Between March 20 and May 27, border officials allowed 85 migrants processed under the CDC directive to tell asylum officers why they fled their home countries, according to unpublished government data obtained by CBS News. Just four of them passed their interviews and were allowed to apply for protection under the United Nations anti-torture treaty.
"It's going to be very difficult for the person fleeing persecution to be able to find safe haven here in the U.S.," Thelma Garcia, an immigration lawyer in south Texas, told CBS News, noting that she has not been able to reach many asylum-seekers since the CDC order took effect.
On Thursday, the administration unveiled the draft of a regulation that would redefine who qualifies for asylum and other U.S. humanitarian protections. Among many other restrictions, it would it make it exceedingly difficult for people to seek refuge from gender-based persecution, gang coercion and torture from government officials deemed to be acting in a "rogue" capacity.
Taylor Levy, an immigration attorney in El Paso, said the expulsion policy has prompted many migrants in northern Mexico to undertake more perilous border crossings. "I'm seeing families, small children taking more and more risky routes through really dangerous terrain because now they are trying to enter undetected, as opposed to in the past, when we always saw families entering very openly to seek asylum and request protection," Levy told CBS News.
Levy noted that U.S. officials have also used the CDC order to largely stop processing migrants and asylum-seekers at ports of entry — which is where the Trump administration has said people should seek U.S. refuge.
"Mexico continues to be an incredibly unsafe place for migrants. We continue to hear about constant kidnappings, rape, beatings and people are trying to save their lives," she added. "When there's no mechanism whatsoever for people to enter at the port of entry, or even put their name on a waiting list to enter for asylum, it just increases the desperation."

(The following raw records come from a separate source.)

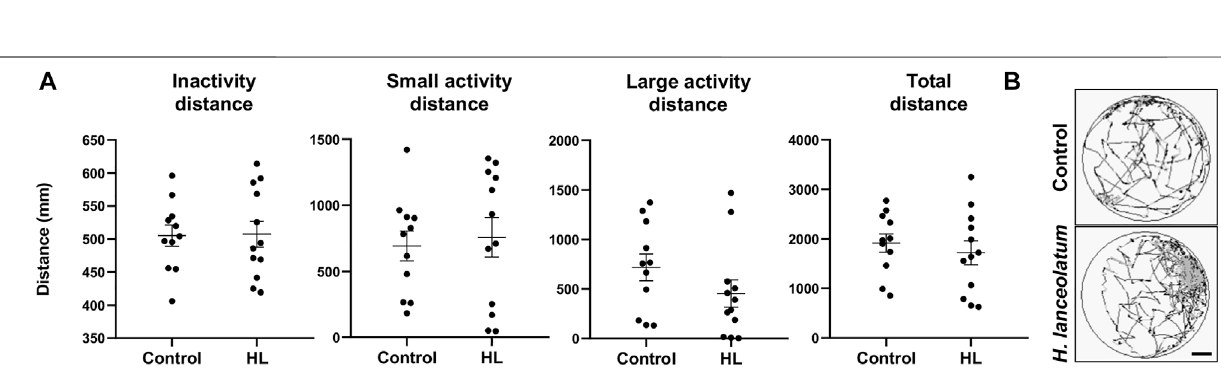
FIGURE 4 | H. lanceolatum aqueous extract did not impact the behavioral activity in larvae. (A) Graphs showed the inactivity, small activity, large activity and total distances of 6-dpf larvae after 3 days of incubation with the H. lanceolatum aqueous extract at the MNTC (HL) or E3 medium (Control) (B) Total distance of control and treated larvae. Individual values were represented with means ± SEM ( n = 11 – 12 animals/group). Bar = 2.3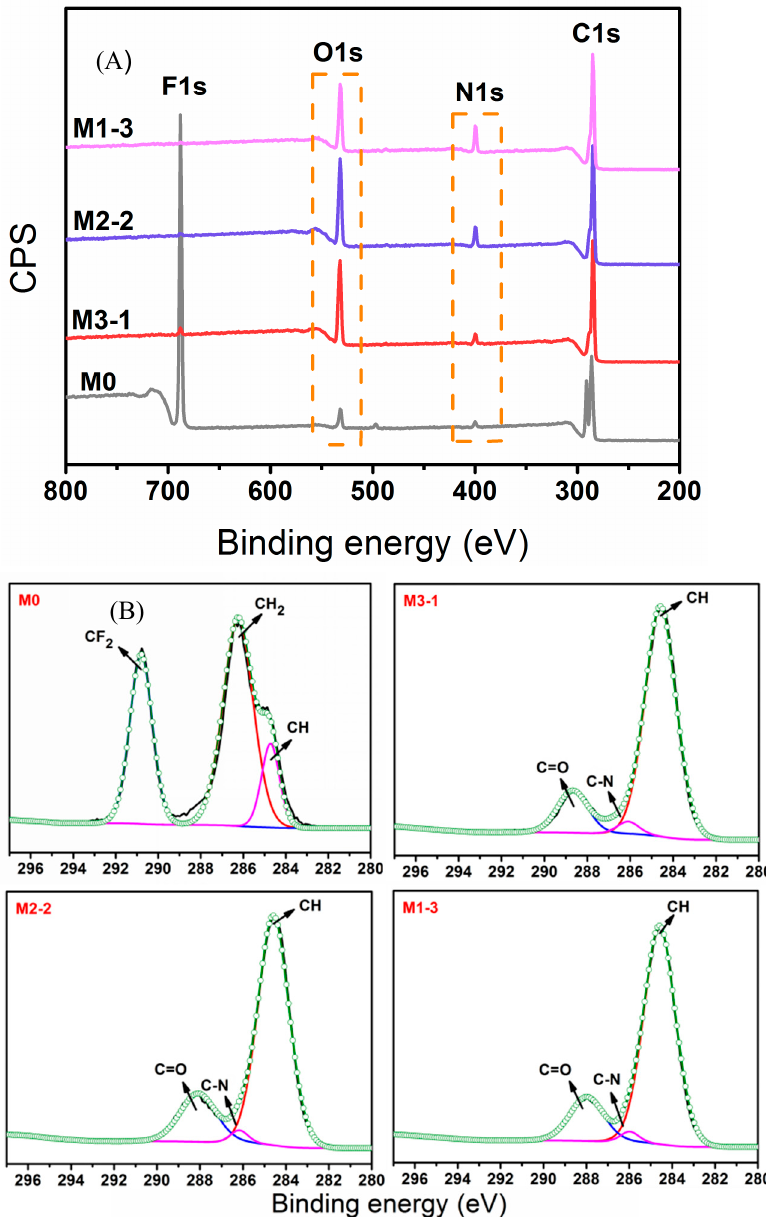
Figure 3. ( A ) X-ray photoelectron spectroscopy (XPS) spectra of membranes and ( B ) C 1 s core-level XPS spectra of membranes.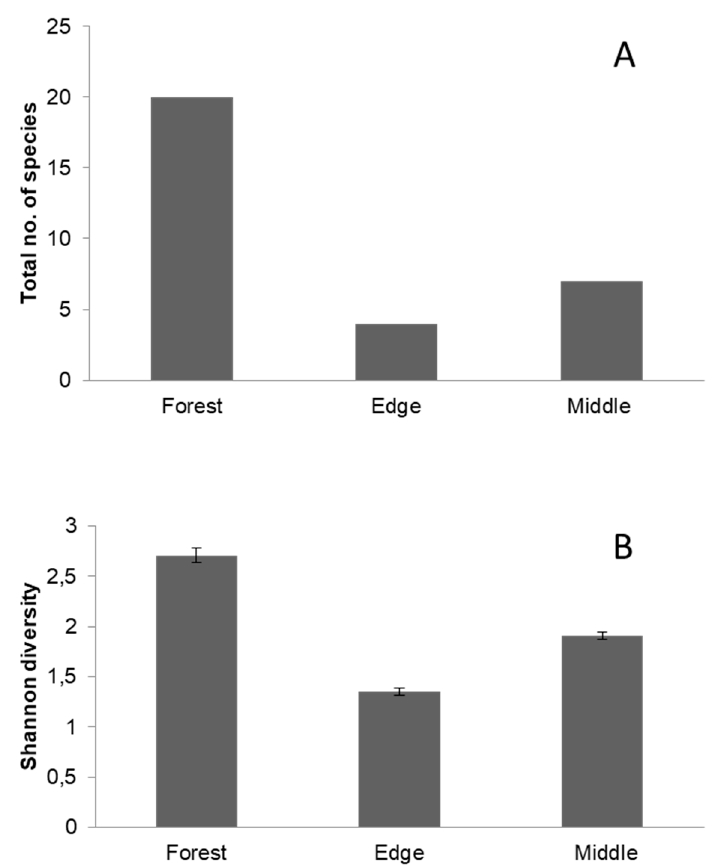
Figure 3. Shows ( A ) total number of mite species and ( B ) Shannon diversity index of mites collected from the Umtamvuna forest and two sites (middle and edge) in the Coffea arabica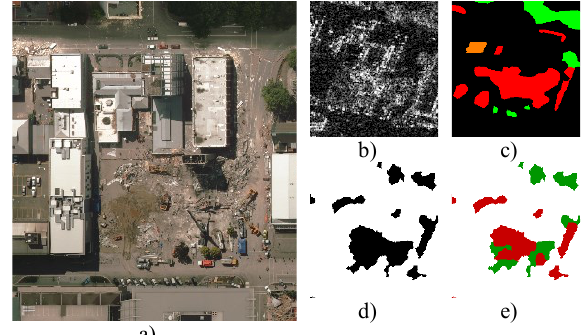
Figure 8 . Exemplary debris site: a) Optical image, b) SAR image, c) reference map, d) screening result, and e) classification result.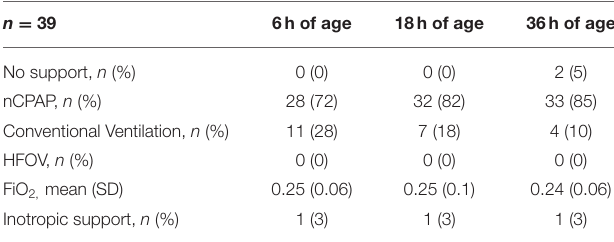
Standard Method Standard Method TOST Equivalency p (for raw bounds − 20 to + 20 mL/kg/min (90% Mean (SD); Median (IQR) Mean (SD); Median (IQR) Confidence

In its statement Friday, CBP also reported a rise in the number of tractor trailers it has intercepted trying to smuggle migrants into the U.S. "Migrants should never listen to the false promises of smuggling organizations, who don't care about their health and safety," acting CBP commissioner Mark Morgan said in the statement. "It's a dangerous, potentially deadly journey that will be futile if they survive. If they reach our border, they will be expeditiously sent back and not allowed to stay in the United States."
Though the CDC order is supposed to be reviewed every 30 days, there's currently no fixed end date. Citing the lack of a coronavirus vaccine, Ken Cuccinelli, the second-highest ranking official at the Department of Homeland Security, predicted this week that the order would stay in place for "a while."
CBP cited a statement from the World Health Organization — a United Nations agency President Trump has broken ties with — to defend the mass expulsions.
"CBP is taking this unprecedented action to prevent the spread of COVID-19 as the case count in Latin America is dramatically increasing," the agency said. "On May 22, 2020, the World Health Organization stated that Latin America has surpassed Europe and the United States in the daily number of reported COVID-19 infections and is currently the epicenter of the global outbreak."
The World Health Organization has specifically expressed concerns about the number of coronavirus cases in South America, especially in Brazil — the second-hardest hit nation worldwide, with 40,000 deaths.